Americans used to look with condescending contempt on Latin America with its instability, violence, corruption, and the preening dictators that would come and go, fleecing their countries while in power and then fleeing into exile with their loot when the public (or the military) finally turned on them. Now this is us. We have our own caudillo.

In May 2016, Adam Gopnik wrote a prescient essay in The New Yorker about what electing Trump would mean:

If Trump came to power, there is a decent chance that the American experiment would be over. This is not a hyperbolic prediction; it is not a hysterical prediction; it is simply a candid reading of what history tells us happens in countries with leaders like Trump. Countries don’t really recover from being taken over by unstable authoritarian nationalists of any political bent, left or right—not by Peróns or Castros or Putins or Francos or Lenins or fill in the blanks. The nation may survive, but the wound to hope and order will never fully heal. Ask Argentinians or Chileans or Venezuelans or Russians or Italians—or Germans. The national psyche never gets over learning that its institutions are that fragile and their ability to resist a dictator that weak. If he can rout the Republican Party in a week by having effectively secured the nomination, ask yourself what Trump could do with the American government if he had a mandate.

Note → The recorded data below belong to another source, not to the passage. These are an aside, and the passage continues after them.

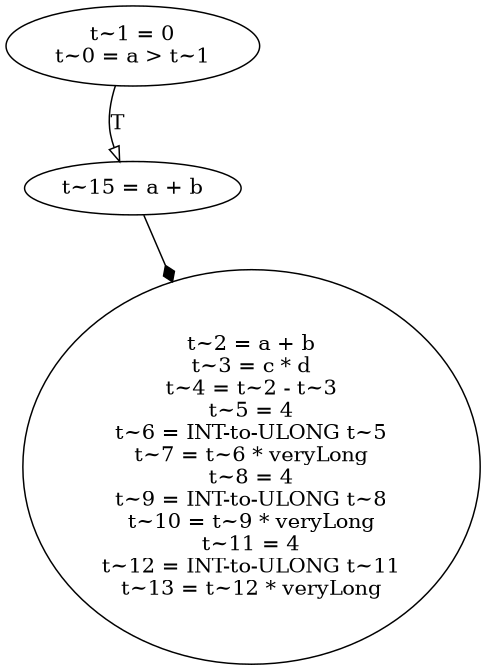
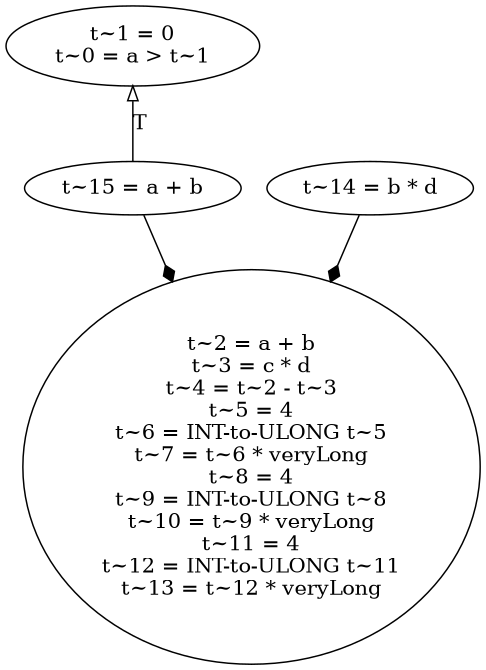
  digraph {
    edge [arrowhead=diamond]
    n1 [label="t~1 = 0\nt~0 = a > t~1"]
    n2 [label="t~15 = a + b"]
+   n3 [label="t~14 = b * d"]
    n4 [label="t~2 = a + b\nt~3 = c * d\nt~4 = t~2 - t~3\nt~5 = 4\nt~6 = INT-to-ULONG t~5\nt~7 = t~6 * veryLong\nt~8 = 4\nt~9 = INT-to-ULONG t~8\nt~10 = t~9 * veryLong\nt~11 = 4\nt~12 = INT-to-ULONG t~11\nt~13 = t~12 * veryLong"]
-   n1 -> n2 [arrowhead=onormal label=T]
+   n2 -> n1 [arrowhead=onormal label=T]
    n2 -> n4
+   n3 -> n4
  }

Maybe we managed to escape the worst this time, but I think he’s right: The damage will never fully heal. After a century and a half, America has never really recovered from its Civil War, and Trumpism is just another outbreak in a somewhat different form of the same national disease. More than 70 million people voted for Trump, which means that almost half the electorate–and a majority of white people, both male and female–were just fine with keeping him in power.

Trump may be evicted from the White House, but he will remain a hugely disruptive force in American politics. Like Perón or Batista, he will be plotting a comeback, and it’s entirely possible that he might succeed.

Welcome to the Third World, America!